Problem to solve —
Print out the data that follows exactly, character for character, apart from the pictures.

Records shown —
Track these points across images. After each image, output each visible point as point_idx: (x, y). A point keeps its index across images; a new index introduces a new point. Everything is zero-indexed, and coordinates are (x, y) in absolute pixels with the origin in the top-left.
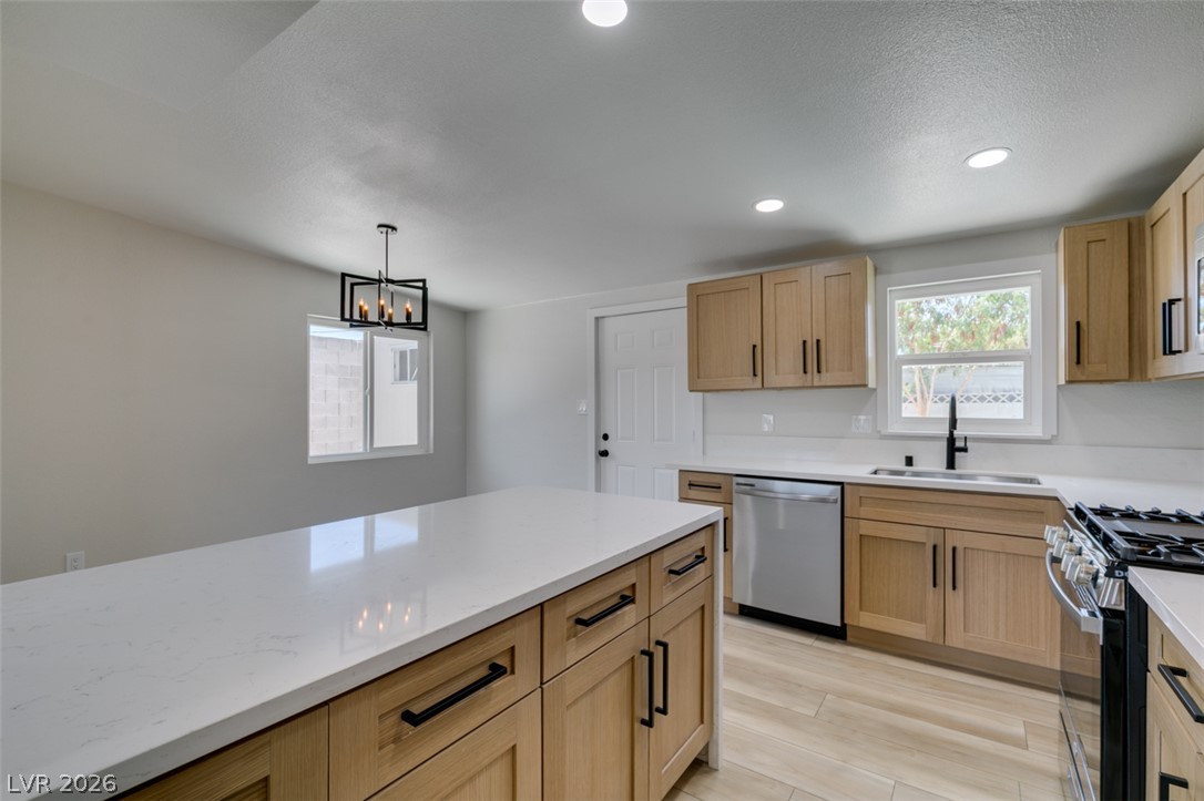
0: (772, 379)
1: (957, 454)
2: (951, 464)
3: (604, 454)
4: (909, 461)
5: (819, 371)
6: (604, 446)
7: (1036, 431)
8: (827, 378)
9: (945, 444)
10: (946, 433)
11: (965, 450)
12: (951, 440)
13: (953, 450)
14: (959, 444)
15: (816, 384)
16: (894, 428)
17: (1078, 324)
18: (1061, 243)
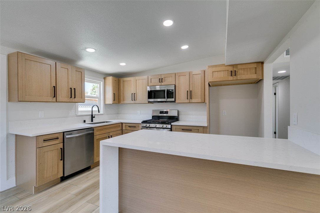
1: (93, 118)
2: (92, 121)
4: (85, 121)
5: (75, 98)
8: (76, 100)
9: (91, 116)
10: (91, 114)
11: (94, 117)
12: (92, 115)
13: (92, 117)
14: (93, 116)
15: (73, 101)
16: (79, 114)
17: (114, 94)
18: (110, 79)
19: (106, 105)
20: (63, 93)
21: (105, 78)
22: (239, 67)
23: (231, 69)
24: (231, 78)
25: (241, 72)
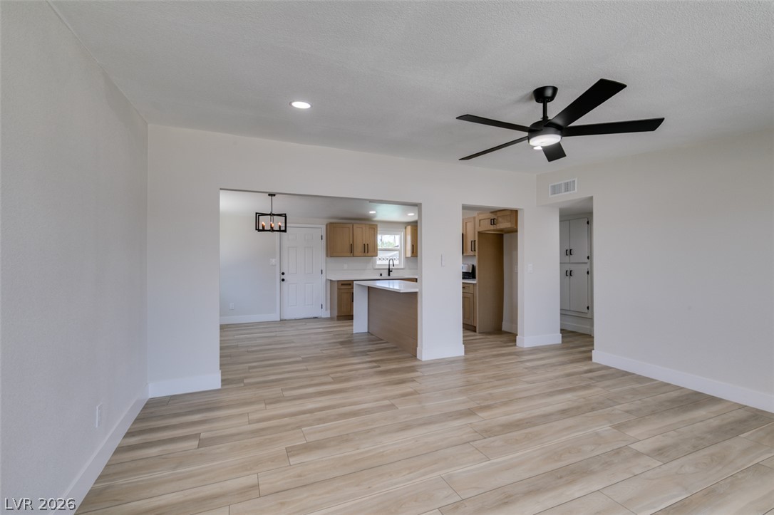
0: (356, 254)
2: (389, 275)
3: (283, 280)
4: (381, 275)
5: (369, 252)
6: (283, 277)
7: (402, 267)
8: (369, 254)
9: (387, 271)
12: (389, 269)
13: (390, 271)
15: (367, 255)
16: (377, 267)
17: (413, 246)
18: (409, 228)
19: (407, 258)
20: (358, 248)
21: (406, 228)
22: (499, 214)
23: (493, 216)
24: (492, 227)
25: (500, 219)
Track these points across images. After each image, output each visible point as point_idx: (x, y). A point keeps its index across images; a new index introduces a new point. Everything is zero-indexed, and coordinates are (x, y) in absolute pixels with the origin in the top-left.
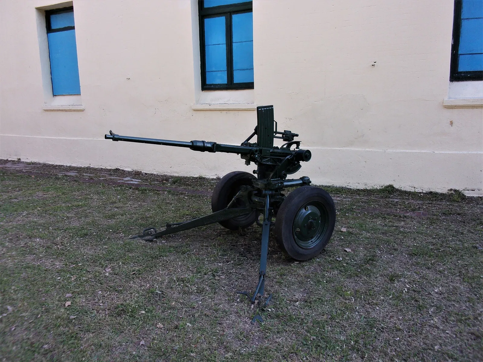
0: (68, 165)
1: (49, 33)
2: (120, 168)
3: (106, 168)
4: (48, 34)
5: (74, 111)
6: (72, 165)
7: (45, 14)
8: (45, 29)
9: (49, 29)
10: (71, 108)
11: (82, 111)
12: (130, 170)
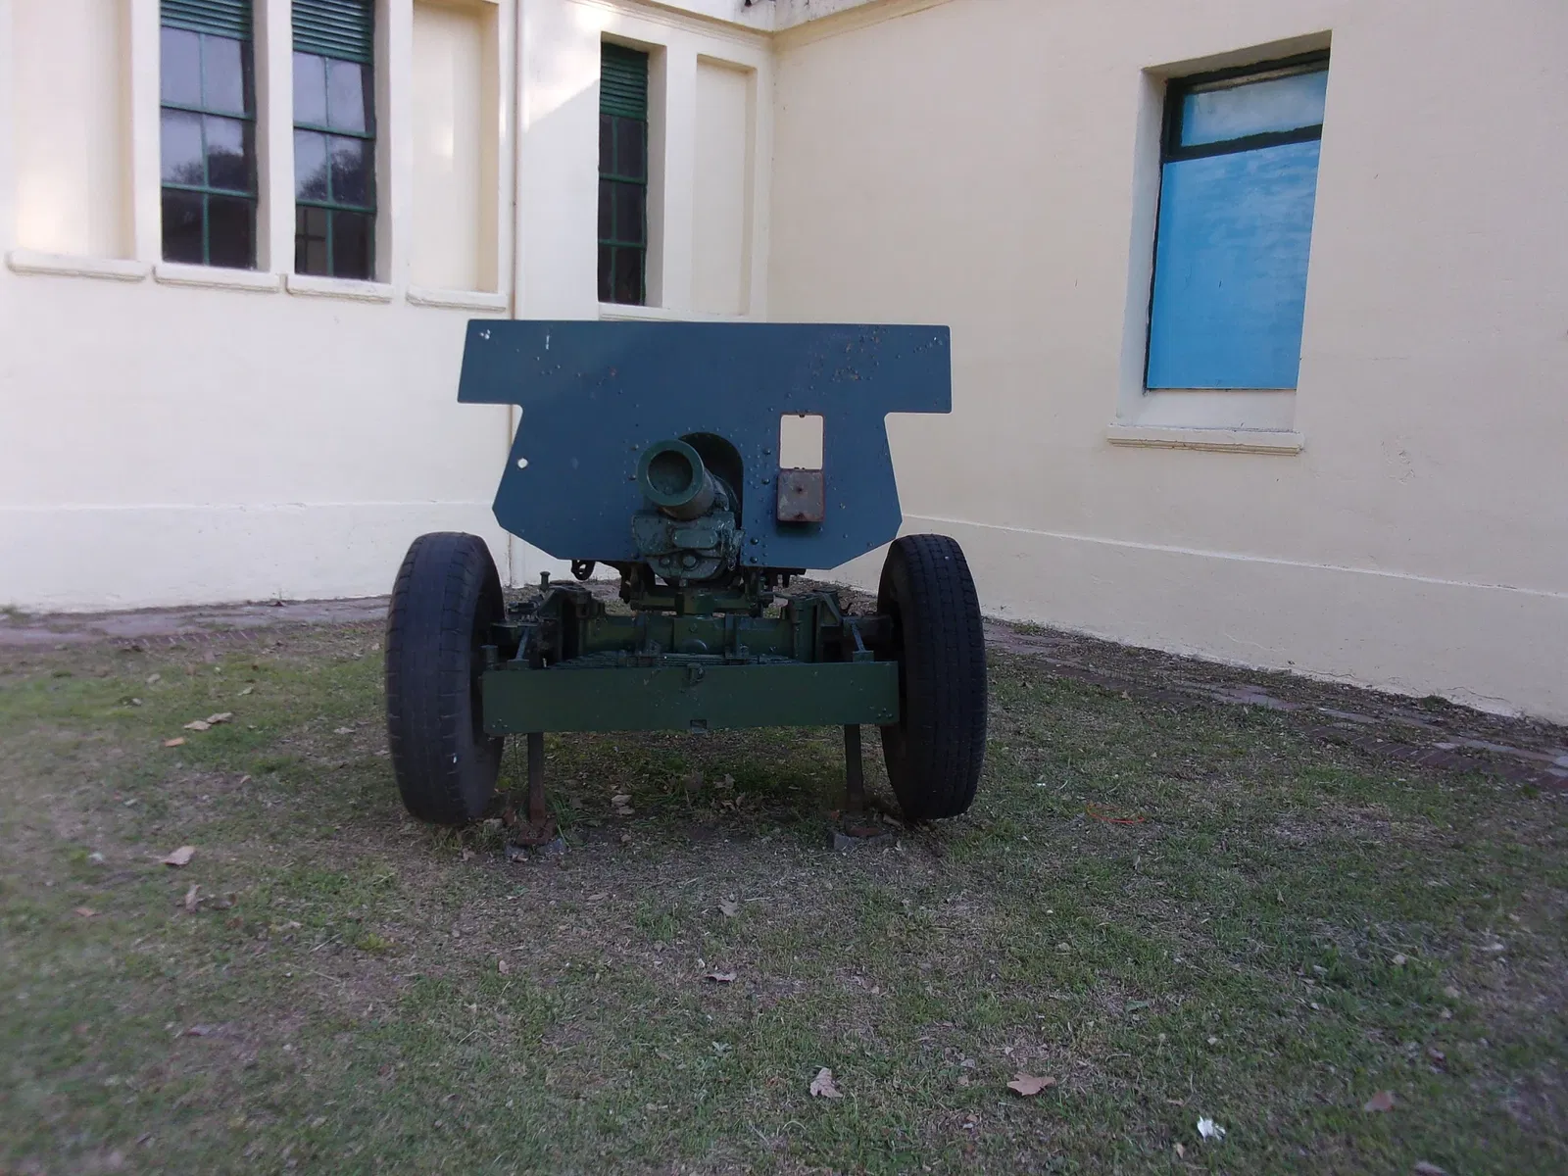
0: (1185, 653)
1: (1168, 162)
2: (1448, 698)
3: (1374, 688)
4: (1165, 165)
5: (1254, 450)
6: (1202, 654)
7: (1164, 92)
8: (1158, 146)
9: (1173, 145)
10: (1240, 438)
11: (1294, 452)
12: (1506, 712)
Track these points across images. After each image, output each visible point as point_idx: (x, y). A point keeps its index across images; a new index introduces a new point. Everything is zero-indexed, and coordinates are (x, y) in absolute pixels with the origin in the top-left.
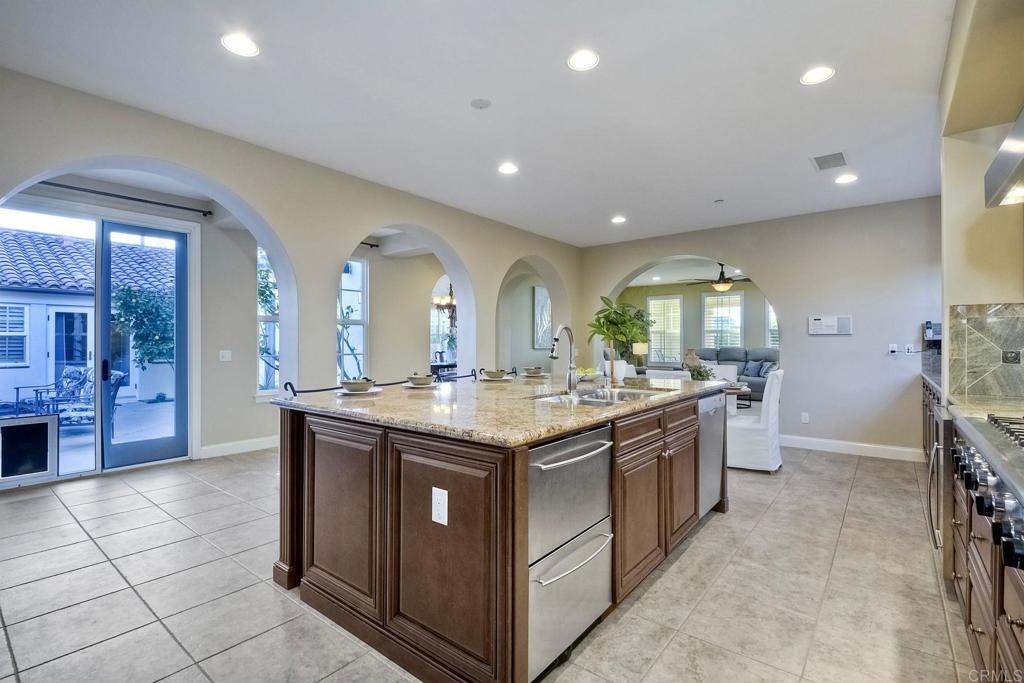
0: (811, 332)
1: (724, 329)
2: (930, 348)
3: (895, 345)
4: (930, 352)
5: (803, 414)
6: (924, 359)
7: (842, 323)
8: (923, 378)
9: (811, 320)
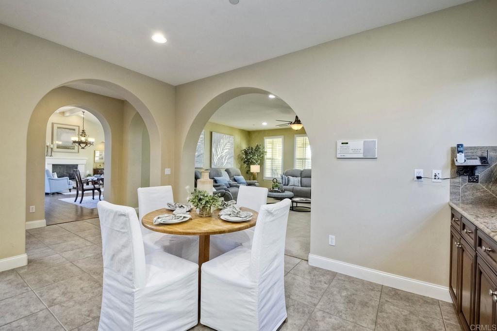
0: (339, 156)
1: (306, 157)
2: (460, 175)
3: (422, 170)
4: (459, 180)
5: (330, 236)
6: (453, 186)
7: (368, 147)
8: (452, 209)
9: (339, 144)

Response —
Track these points across images. After each image, output each visible point as point_idx: (x, y). A point keeps its index across images; a new index introduces a new point. Everything is zero-indexed, and coordinates are (x, y) in absolute pixels with the origin in the top-left.
0: (772, 379)
1: (957, 454)
2: (951, 464)
3: (604, 454)
4: (909, 461)
5: (819, 371)
6: (604, 446)
7: (1036, 431)
8: (827, 378)
9: (945, 444)
10: (946, 433)
11: (965, 450)
12: (951, 440)
13: (953, 450)
14: (959, 444)
15: (816, 384)
16: (894, 428)
17: (1078, 324)
18: (1061, 243)
1: (93, 118)
2: (92, 121)
4: (85, 121)
5: (75, 98)
8: (76, 100)
9: (91, 116)
10: (91, 114)
11: (94, 117)
12: (92, 115)
13: (92, 117)
14: (93, 116)
15: (73, 101)
16: (79, 114)
17: (114, 94)
18: (110, 79)
19: (106, 105)
20: (63, 93)
21: (105, 78)
22: (239, 67)
23: (231, 69)
24: (231, 78)
25: (241, 72)
0: (356, 254)
2: (389, 275)
3: (283, 280)
4: (381, 275)
5: (369, 252)
6: (283, 277)
7: (402, 267)
8: (369, 254)
9: (387, 271)
12: (389, 269)
13: (390, 271)
15: (367, 255)
16: (377, 267)
17: (413, 246)
18: (409, 228)
19: (407, 258)
20: (358, 248)
21: (406, 228)
22: (499, 214)
23: (493, 216)
24: (492, 227)
25: (500, 219)
Track these points across images. After each image, output each visible point as point_idx: (x, y). A point keeps its index across images; a new index introduces a new point. Everything is zero-indexed, and coordinates are (x, y) in absolute pixels with the origin in the top-left.
0: (68, 165)
1: (49, 33)
2: (120, 168)
3: (106, 168)
4: (48, 34)
5: (74, 111)
6: (72, 165)
7: (45, 14)
8: (45, 29)
9: (49, 29)
10: (71, 108)
11: (82, 111)
12: (130, 170)
0: (1185, 653)
1: (1168, 162)
2: (1448, 698)
3: (1374, 688)
4: (1165, 165)
5: (1254, 450)
6: (1202, 654)
7: (1164, 92)
8: (1158, 146)
9: (1173, 145)
10: (1240, 438)
11: (1294, 452)
12: (1506, 712)
Track these points across images. After each image, output each visible point as point_idx: (x, y). A point keeps its index across images; a new index introduces a new point. Everything is zero-indexed, and coordinates are (x, y) in absolute pixels with the origin in the top-left.
0: (811, 332)
1: (724, 329)
2: (930, 348)
3: (895, 345)
4: (930, 352)
5: (803, 414)
6: (924, 359)
7: (842, 323)
8: (923, 378)
9: (811, 320)
0: (339, 156)
1: (306, 157)
2: (460, 175)
3: (422, 170)
4: (459, 180)
5: (330, 236)
6: (453, 186)
7: (368, 147)
8: (452, 209)
9: (339, 144)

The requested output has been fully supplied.